[TEXTE DE LA PAGE]:
##############################

Critique | Musique

Bob Dylan, vieille canaille

© Tempest Publicity Photo
Philippe Cornet
Philippe Cornet Journaliste musique

ROCK | À la première chanson de « Tempest », on maudit la voix scrogneugneu. À la seconde, le septuagénaire se réveille. À la troisième, il emballe. Sacré conducteur ce Bob.

BOB DYLAN, TEMPEST, DISTRIBUÉ PAR SONY MUSIC. ****

On a un ami, né dans le même hôpital que Dylan à Duluth, Minnesota, deux ans après lui. Il s’appelle Bill Haglund, il est anthropologue légiste: plusieurs fois par semaine, il emmène son banjo et traverse tout Seattle, où il habite face à l’horizon de montagnes enneigées, pour jouer dans un garage, une grange, un salon, avec ses potes, d’anciens flic, pompier, couvreur, mécanicien. Le répertoire grince sous le bluegrass et la old time music et, au même moment, on imagine que semblable scène de communion terroir prolifère dans tous les coins d’Amérique . En écoutant le 35e album de Dylan, c’est exactement l’impression reçue, sauf que Bob écrit ses propres vieilleries, pas besoin d’aller les exhumer dans les Appalaches. Deux, trois différences s’imposent néanmoins entre la star mondiale et les amateurs éclairés.

##############################

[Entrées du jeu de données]
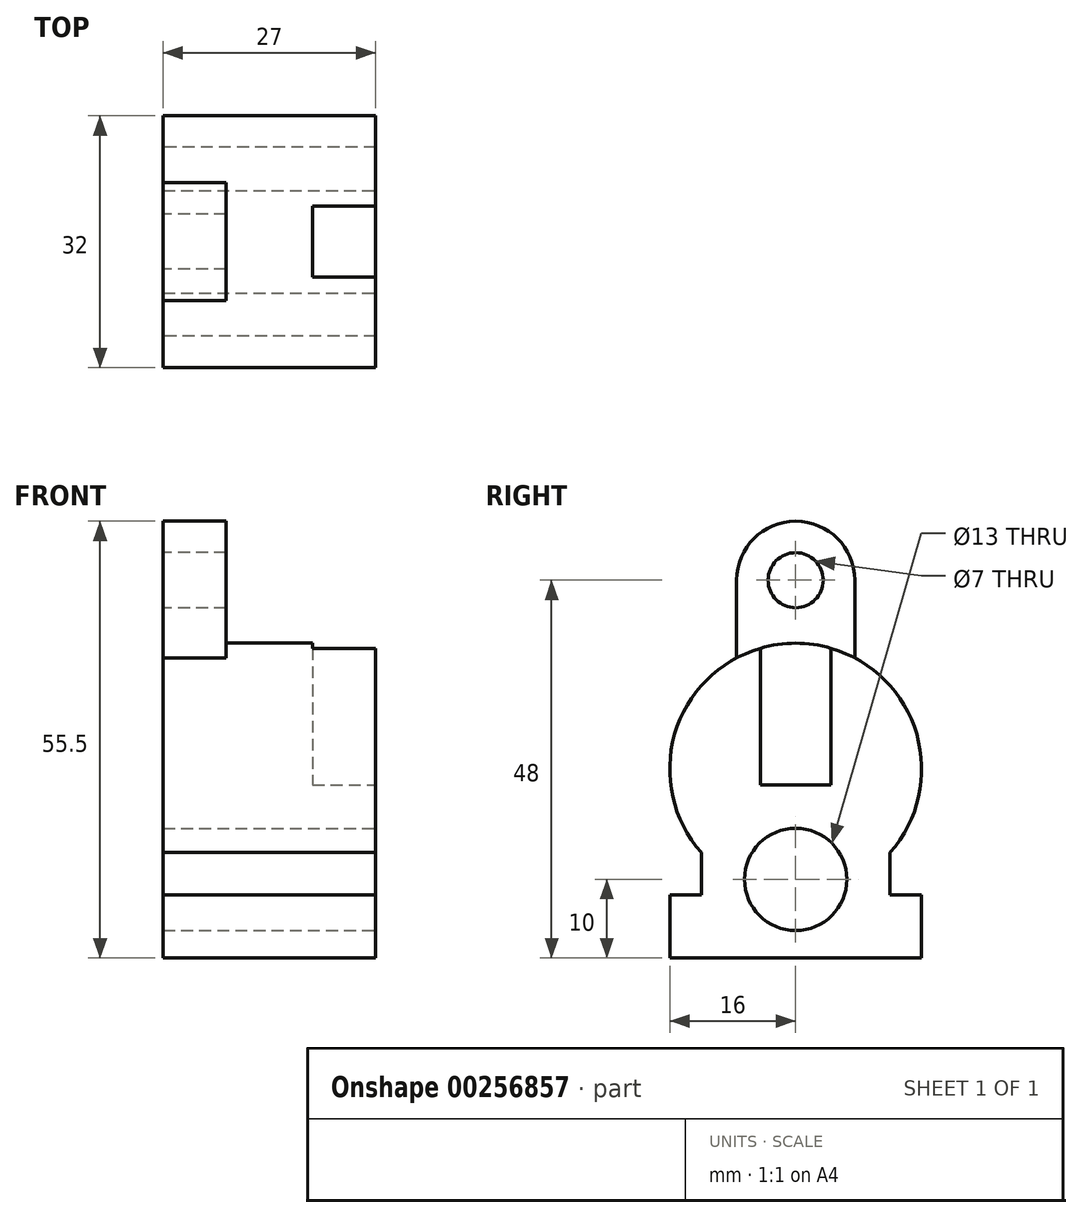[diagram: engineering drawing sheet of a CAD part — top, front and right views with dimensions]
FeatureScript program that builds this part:
annotation { "Feature Type Name" : "Feature", "Feature Type Description" : "" }
export const myFeature = defineFeature(function(context is Context, id is Id, definition is map)
    precondition{}
    {
        {
            var Q0;
            Q0=qCreatedBy(makeId("Right.planeOp"),FACE);
            var sketch = newSketch(context, id + "F0", { "sketchPlane" : qUnion([Q0])});
            skLineSegment(sketch, "E0.bottom", {"start": v(16, 24) * mm, "end": v(-16, 24) * mm});
            skLineSegment(sketch, "E0.top", {"start": v(16, -24) * mm, "end": v(-16, -24) * mm});
            skLineSegment(sketch, "E0.left", {"start": v(16, 24) * mm, "end": v(16, -24) * mm});
            skLineSegment(sketch, "E0.right", {"start": v(-16, 24) * mm, "end": v(-16, -24) * mm});
            skPoint(sketch, "E0.middle", {"position": v(0, 0) * mm});
            skLineSegment(sketch, "E1", {"start": v(-16, -16) * mm, "end": v(16, -16) * mm});
            skLineSegment(sketch, "E2", {"start": v(12, 24) * mm, "end": v(12, -24) * mm});
            skLineSegment(sketch, "E3", {"start": v(-12, 24) * mm, "end": v(-12, -24) * mm});
            skLineSegment(sketch, "E4", {"start": v(-16, 0) * mm, "end": v(16, 0) * mm});
            skCircle(sketch, "E5", {"center": v(0, 0) * mm, "radius": 16 * mm});
            skSolve(sketch);
        }
        {
            var Q0;
            {var subQ0=sQuery(id+"F0.wireOp",EDGE,"E5");var subQ1=sQuery(id+"F0.wireOp",EDGE,"E2");var subQ2=makeQuery(id+"F0.imprint","INTERSECT",VERTEX,{"disambiguationData":[OD(0.0)],"derivedFrom":[subQ1,subQ0]});Q0=makeQuery(id+"F0.imprint","IMPRINT",FACE,{"disambiguationData":[TD([[makeQuery(id+"F0.imprint","IMPRINT",EDGE,{"disambiguationData":[TD([[subQ2,-1.0]])],"derivedFrom":subQ1}),-1.0]])]});}
            var Q1;
            {var subQ0=sQuery(id+"F0.wireOp",EDGE,"E5");var subQ1=sQuery(id+"F0.wireOp",EDGE,"E2");var subQ2=makeQuery(id+"F0.imprint","INTERSECT",VERTEX,{"disambiguationData":[OD(0.0)],"derivedFrom":[subQ1,subQ0]});Q1=makeQuery(id+"F0.imprint","IMPRINT",FACE,{"disambiguationData":[TD([[makeQuery(id+"F0.imprint","IMPRINT",EDGE,{"disambiguationData":[TD([[subQ2,-1.0]])],"derivedFrom":subQ1}),1.0]])]});}
            var Q2;
            {var subQ0=sQuery(id+"F0.wireOp",EDGE,"E4");var subQ1=sQuery(id+"F0.wireOp",EDGE,"E2");var subQ2=makeQuery(id+"F0.imprint","INTERSECT",VERTEX,{"derivedFrom":[subQ1,subQ0]});Q2=makeQuery(id+"F0.imprint","IMPRINT",FACE,{"disambiguationData":[TD([[makeQuery(id+"F0.imprint","IMPRINT",EDGE,{"disambiguationData":[TD([[subQ2,-1.0]])],"derivedFrom":subQ1}),-1.0]])]});}
            var Q3;
            {var subQ0=sQuery(id+"F0.wireOp",EDGE,"E4");var subQ1=sQuery(id+"F0.wireOp",EDGE,"E2");var subQ2=makeQuery(id+"F0.imprint","INTERSECT",VERTEX,{"derivedFrom":[subQ1,subQ0]});Q3=makeQuery(id+"F0.imprint","IMPRINT",FACE,{"disambiguationData":[TD([[makeQuery(id+"F0.imprint","IMPRINT",EDGE,{"disambiguationData":[TD([[subQ2,-1.0]])],"derivedFrom":subQ1}),1.0]])]});}
            var Q4;
            {var subQ0=sQuery(id+"F0.wireOp",EDGE,"E5");var subQ1=sQuery(id+"F0.wireOp",EDGE,"E3");var subQ2=makeQuery(id+"F0.imprint","INTERSECT",VERTEX,{"disambiguationData":[OD(0.0)],"derivedFrom":[subQ1,subQ0]});Q4=makeQuery(id+"F0.imprint","IMPRINT",FACE,{"disambiguationData":[TD([[makeQuery(id+"F0.imprint","IMPRINT",EDGE,{"disambiguationData":[TD([[subQ2,-1.0]])],"derivedFrom":subQ1}),-1.0]])]});}
            var Q5;
            {var subQ0=sQuery(id+"F0.wireOp",EDGE,"E4");var subQ1=sQuery(id+"F0.wireOp",EDGE,"E3");var subQ2=makeQuery(id+"F0.imprint","INTERSECT",VERTEX,{"derivedFrom":[subQ1,subQ0]});Q5=makeQuery(id+"F0.imprint","IMPRINT",FACE,{"disambiguationData":[TD([[makeQuery(id+"F0.imprint","IMPRINT",EDGE,{"disambiguationData":[TD([[subQ2,-1.0]])],"derivedFrom":subQ1}),-1.0]])]});}
            var Q6;
            {var subQ0=sQuery(id+"F0.wireOp",EDGE,"E3");var subQ1=sQuery(id+"F0.wireOp",EDGE,"E1");var subQ2=makeQuery(id+"F0.imprint","INTERSECT",VERTEX,{"derivedFrom":[subQ1,subQ0]});Q6=makeQuery(id+"F0.imprint","IMPRINT",FACE,{"disambiguationData":[TD([[makeQuery(id+"F0.imprint","IMPRINT",EDGE,{"disambiguationData":[TD([[subQ2,-1.0]])],"derivedFrom":subQ1}),1.0]])]});}
            var Q7;
            {var subQ2=sQuery(id+"F0.wireOp",EDGE,"E2");var subQ5=sQuery(id+"F0.wireOp",EDGE,"E0.top");var subQ8=makeQuery(id+"F0.imprint","INTERSECT",VERTEX,{"derivedFrom":[subQ5,subQ2]});Q7=makeQuery(id+"F0.imprint","IMPRINT",FACE,{"disambiguationData":[TD([[makeQuery(id+"F0.imprint","IMPRINT",EDGE,{"disambiguationData":[TD([[subQ8,-1.0]])],"derivedFrom":subQ5}),-1.0]])]});}
            var Q8;
            {var subQ0=sQuery(id+"F0.wireOp",EDGE,"E0.right");var subQ1=sQuery(id+"F0.wireOp",EDGE,"E0.top");var subQ2=makeQuery(id+"F0.imprint","INTERSECT",VERTEX,{"derivedFrom":[subQ1,subQ0]});Q8=makeQuery(id+"F0.imprint","IMPRINT",FACE,{"disambiguationData":[TD([[makeQuery(id+"F0.imprint","IMPRINT",EDGE,{"disambiguationData":[TD([[subQ2,1.0]])],"derivedFrom":subQ1}),-1.0]])]});}
            var Q9;
            {var subQ0=sQuery(id+"F0.wireOp",EDGE,"E5");var subQ1=sQuery(id+"F0.wireOp",EDGE,"E1");var subQ2=makeQuery(id+"F0.imprint","INTERSECT",VERTEX,{"derivedFrom":[subQ1,subQ0]});Q9=makeQuery(id+"F0.imprint","IMPRINT",FACE,{"disambiguationData":[TD([[makeQuery(id+"F0.imprint","IMPRINT",EDGE,{"disambiguationData":[TD([[subQ2,-1.0]])],"derivedFrom":subQ1}),1.0]])]});}
            var Q10;
            {var subQ0=sQuery(id+"F0.wireOp",EDGE,"E0.left");var subQ1=sQuery(id+"F0.wireOp",EDGE,"E0.top");var subQ2=makeQuery(id+"F0.imprint","INTERSECT",VERTEX,{"derivedFrom":[subQ1,subQ0]});Q10=makeQuery(id+"F0.imprint","IMPRINT",FACE,{"disambiguationData":[TD([[makeQuery(id+"F0.imprint","IMPRINT",EDGE,{"disambiguationData":[TD([[subQ2,-1.0]])],"derivedFrom":subQ1}),-1.0]])]});}
            extrude(context, id + "F1", {"entities" : qUnion([Q0, Q1, Q2, Q3, Q4, Q5, Q6, Q7, Q8, Q9, Q10]), "endBound" : BoundingType.SYMMETRIC, "depth" : 27 * mm});
        }
        {
            var Q0;
            Q0=makeQuery(id+"F1.opExtrude","CAP_FACE",FACE,{"disambiguationData":[OSD([sQuery(id+"F0.wireOp",EDGE,"E0.top"),sQuery(id+"F0.wireOp",EDGE,"E0.left"),sQuery(id+"F0.wireOp",EDGE,"E0.right"),sQuery(id+"F0.wireOp",EDGE,"E1"),sQuery(id+"F0.wireOp",EDGE,"E2"),sQuery(id+"F0.wireOp",EDGE,"E3"),sQuery(id+"F0.wireOp",EDGE,"E5")])],"isStart":false});
            var sketch = newSketch(context, id + "F2", { "sketchPlane" : qUnion([Q0])});
            skLineSegment(sketch, "E6.bottom", {"start": v(16, 24) * mm, "end": v(-16, 24) * mm});
            skLineSegment(sketch, "E6.top", {"start": v(16, -24) * mm, "end": v(-16, -24) * mm});
            skLineSegment(sketch, "E6.left", {"start": v(16, 24) * mm, "end": v(16, -24) * mm});
            skLineSegment(sketch, "E6.right", {"start": v(-16, 24) * mm, "end": v(-16, -24) * mm});
            skPoint(sketch, "E6.middle", {"position": v(0, 0) * mm});
            skLineSegment(sketch, "E7", {"start": v(-16, -14) * mm, "end": v(16, -14) * mm});
            skPoint(sketch, "E8", {"position": v(0, -14) * mm});
            skSolve(sketch);
        }
        {
            var Q0;
            Q0=sQuery(id+"F2.wireOp",VERTEX,"E8");
            var Q1;
            Q1=makeQuery(id+"F1.opExtrude","SWEPT_BODY",BODY,{"disambiguationData":[OSD([sQuery(id+"F0.wireOp",EDGE,"E0.top"),sQuery(id+"F0.wireOp",EDGE,"E0.left"),sQuery(id+"F0.wireOp",EDGE,"E0.right"),sQuery(id+"F0.wireOp",EDGE,"E1"),sQuery(id+"F0.wireOp",EDGE,"E2"),sQuery(id+"F0.wireOp",EDGE,"E3"),sQuery(id+"F0.wireOp",EDGE,"E5")])]});
            hole(context, id + "F3", {"style" : HoleStyle.SIMPLE, "endStyle" : HoleEndStyle.THROUGH, "holeDiameter" : 13 * mm, "tappedDepth" : 12 * mm, "tapClearance" : 3, "locations" : qUnion([Q0]), "scope" : qUnion([Q1])});
        }
        {
            var Q0;
            Q0=qCreatedBy(makeId("Top.planeOp"),FACE);
            var sketch = newSketch(context, id + "F4", { "sketchPlane" : qUnion([Q0])});
            skLineSegment(sketch, "E9.bottom", {"start": v(-13.5, 16) * mm, "end": v(13.5, 16) * mm});
            skLineSegment(sketch, "E9.top", {"start": v(-13.5, -16) * mm, "end": v(13.5, -16) * mm});
            skLineSegment(sketch, "E9.left", {"start": v(-13.5, 16) * mm, "end": v(-13.5, -16) * mm});
            skLineSegment(sketch, "E9.right", {"start": v(13.5, 16) * mm, "end": v(13.5, -16) * mm});
            skPoint(sketch, "E9.middle", {"position": v(0, 0) * mm});
            skLineSegment(sketch, "E10", {"start": v(5.5, -16) * mm, "end": v(5.5, 16) * mm});
            skLineSegment(sketch, "E11", {"start": v(-13.5, 4.5) * mm, "end": v(13.5, 4.5) * mm});
            skPoint(sketch, "E11.endSnap0", {"position": v(13.5, 0) * mm});
            skLineSegment(sketch, "E12", {"start": v(-13.5, -4.5) * mm, "end": v(13.5, -4.5) * mm});
            skLineSegment(sketch, "E13", {"start": v(-13.5, 7.5) * mm, "end": v(13.5, 7.5) * mm});
            skLineSegment(sketch, "E14", {"start": v(-13.5, -7.5) * mm, "end": v(13.5, -7.5) * mm});
            skLineSegment(sketch, "E15", {"start": v(-5.5, -16) * mm, "end": v(-5.5, 16) * mm});
            skSolve(sketch);
        }
        {
            var Q0;
            {var subQ0=sQuery(id+"F4.wireOp",EDGE,"E11");var subQ1=sQuery(id+"F4.wireOp",EDGE,"E9.left");var subQ2=makeQuery(id+"F4.imprint","INTERSECT",VERTEX,{"derivedFrom":[subQ1,subQ0]});Q0=makeQuery(id+"F4.imprint","IMPRINT",FACE,{"disambiguationData":[TD([[makeQuery(id+"F4.imprint","IMPRINT",EDGE,{"disambiguationData":[TD([[subQ2,-1.0]])],"derivedFrom":subQ1}),1.0]])]});}
            var Q1;
            {var subQ0=sQuery(id+"F4.wireOp",EDGE,"E11");var subQ1=sQuery(id+"F4.wireOp",EDGE,"E9.left");var subQ2=makeQuery(id+"F4.imprint","INTERSECT",VERTEX,{"derivedFrom":[subQ1,subQ0]});Q1=makeQuery(id+"F4.imprint","IMPRINT",FACE,{"disambiguationData":[TD([[makeQuery(id+"F4.imprint","IMPRINT",EDGE,{"disambiguationData":[TD([[subQ2,1.0]])],"derivedFrom":subQ1}),1.0]])]});}
            var Q2;
            {var subQ0=sQuery(id+"F4.wireOp",EDGE,"E12");var subQ1=sQuery(id+"F4.wireOp",EDGE,"E9.left");var subQ2=makeQuery(id+"F4.imprint","INTERSECT",VERTEX,{"derivedFrom":[subQ1,subQ0]});Q2=makeQuery(id+"F4.imprint","IMPRINT",FACE,{"disambiguationData":[TD([[makeQuery(id+"F4.imprint","IMPRINT",EDGE,{"disambiguationData":[TD([[subQ2,-1.0]])],"derivedFrom":subQ1}),1.0]])]});}
            extrude(context, id + "F5", {"entities" : qUnion([Q0, Q1, Q2]), "operationType" : NewBodyOperationType.ADD, "depth" : 31.5 * mm});
        }
        {
            var Q0;
            {var subQ0=sQuery(id+"F4.wireOp",EDGE,"E11");var subQ1=sQuery(id+"F4.wireOp",EDGE,"E9.right");var subQ2=makeQuery(id+"F4.imprint","INTERSECT",VERTEX,{"derivedFrom":[subQ1,subQ0]});Q0=makeQuery(id+"F4.imprint","IMPRINT",FACE,{"disambiguationData":[TD([[makeQuery(id+"F4.imprint","IMPRINT",EDGE,{"disambiguationData":[TD([[subQ2,-1.0]])],"derivedFrom":subQ1}),-1.0]])]});}
            extrude(context, id + "F6", {"entities" : qUnion([Q0]), "operationType" : NewBodyOperationType.REMOVE, "depth" : 110 * mm, "hasSecondDirection" : true, "secondDirectionOppositeDirection" : true, "secondDirectionDepth" : 2 * mm});
        }
        {
            var Q0;
            Q0=makeQuery(id+"F5.boolean.opBoolean","MERGE",FACE,{"derivedFrom":[makeQuery(id+"F1.opExtrude","CAP_FACE",FACE,{"disambiguationData":[OSD([sQuery(id+"F0.wireOp",EDGE,"E0.top"),sQuery(id+"F0.wireOp",EDGE,"E0.left"),sQuery(id+"F0.wireOp",EDGE,"E0.right"),sQuery(id+"F0.wireOp",EDGE,"E1"),sQuery(id+"F0.wireOp",EDGE,"E2"),sQuery(id+"F0.wireOp",EDGE,"E3"),sQuery(id+"F0.wireOp",EDGE,"E5")])],"isStart":true}),makeQuery(id+"F5.opExtrude","SWEPT_FACE",FACE,{"disambiguationData":[OSD([sQuery(id+"F4.wireOp",EDGE,"E9.left")])]})]});
            var sketch = newSketch(context, id + "F7", { "sketchPlane" : qUnion([Q0])});
            skLineSegment(sketch, "E16.bottom", {"start": v(16, 31.5) * mm, "end": v(-16, 31.5) * mm});
            skLineSegment(sketch, "E16.top", {"start": v(16, -31.5) * mm, "end": v(-16, -31.5) * mm});
            skLineSegment(sketch, "E16.left", {"start": v(16, 31.5) * mm, "end": v(16, -31.5) * mm});
            skLineSegment(sketch, "E16.right", {"start": v(-16, 31.5) * mm, "end": v(-16, -31.5) * mm});
            skPoint(sketch, "E16.middle", {"position": v(0, 0) * mm});
            skLineSegment(sketch, "E17", {"start": v(-16, 24) * mm, "end": v(16, 24) * mm});
            skArc(sketch, "E18", {"start": v(7.5, 24) * mm, "mid": v(0, 31.5) * mm, "end": v(-7.5, 24) * mm});
            skSolve(sketch);
        }
        {
            var Q0;
            Q0=sQuery(id+"F7.wireOp",VERTEX,"E18.center");
            var Q1;
            Q1=makeQuery(id+"F1.opExtrude","SWEPT_BODY",BODY,{"disambiguationData":[OSD([sQuery(id+"F0.wireOp",EDGE,"E0.top"),sQuery(id+"F0.wireOp",EDGE,"E0.left"),sQuery(id+"F0.wireOp",EDGE,"E0.right"),sQuery(id+"F0.wireOp",EDGE,"E1"),sQuery(id+"F0.wireOp",EDGE,"E2"),sQuery(id+"F0.wireOp",EDGE,"E3"),sQuery(id+"F0.wireOp",EDGE,"E5")])]});
            hole(context, id + "F8", {"style" : HoleStyle.SIMPLE, "endStyle" : HoleEndStyle.THROUGH, "holeDiameter" : 7 * mm, "tappedDepth" : 12 * mm, "tapClearance" : 3, "locations" : qUnion([Q0]), "scope" : qUnion([Q1])});
        }
        {
            var Q0;
            {var subQ0=sQuery(id+"F7.wireOp",EDGE,"E16.bottom");var subQ3=sQuery(id+"F7.wireOp",EDGE,"E18");var subQ4=makeQuery(id+"F7.imprint","INTERSECT",VERTEX,{"derivedFrom":[subQ0,subQ3]});Q0=makeQuery(id+"F7.imprint","IMPRINT",FACE,{"disambiguationData":[TD([[makeQuery(id+"F7.imprint","IMPRINT",EDGE,{"disambiguationData":[TD([[subQ4,-1.0]])],"derivedFrom":subQ0}),-1.0]])]});}
            var Q1;
            {var subQ0=sQuery(id+"F7.wireOp",EDGE,"E16.bottom");var subQ3=sQuery(id+"F7.wireOp",EDGE,"E18");var subQ4=makeQuery(id+"F7.imprint","INTERSECT",VERTEX,{"derivedFrom":[subQ0,subQ3]});Q1=makeQuery(id+"F7.imprint","IMPRINT",FACE,{"disambiguationData":[TD([[makeQuery(id+"F7.imprint","IMPRINT",EDGE,{"disambiguationData":[TD([[subQ4,1.0]])],"derivedFrom":subQ0}),-1.0]])]});}
            extrude(context, id + "F9", {"entities" : qUnion([Q0, Q1]), "operationType" : NewBodyOperationType.REMOVE, "oppositeDirection" : true, "depth" : 25 * mm});
        }
    });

##############################

[CONSIGNE]:
D'après la critique de l'album « Tempest », quel métier exerce Bill Haglund ? Ces données n'ont aucun lien avec la critique.

[RÉSULTAT]:
Il est anthropologue légiste.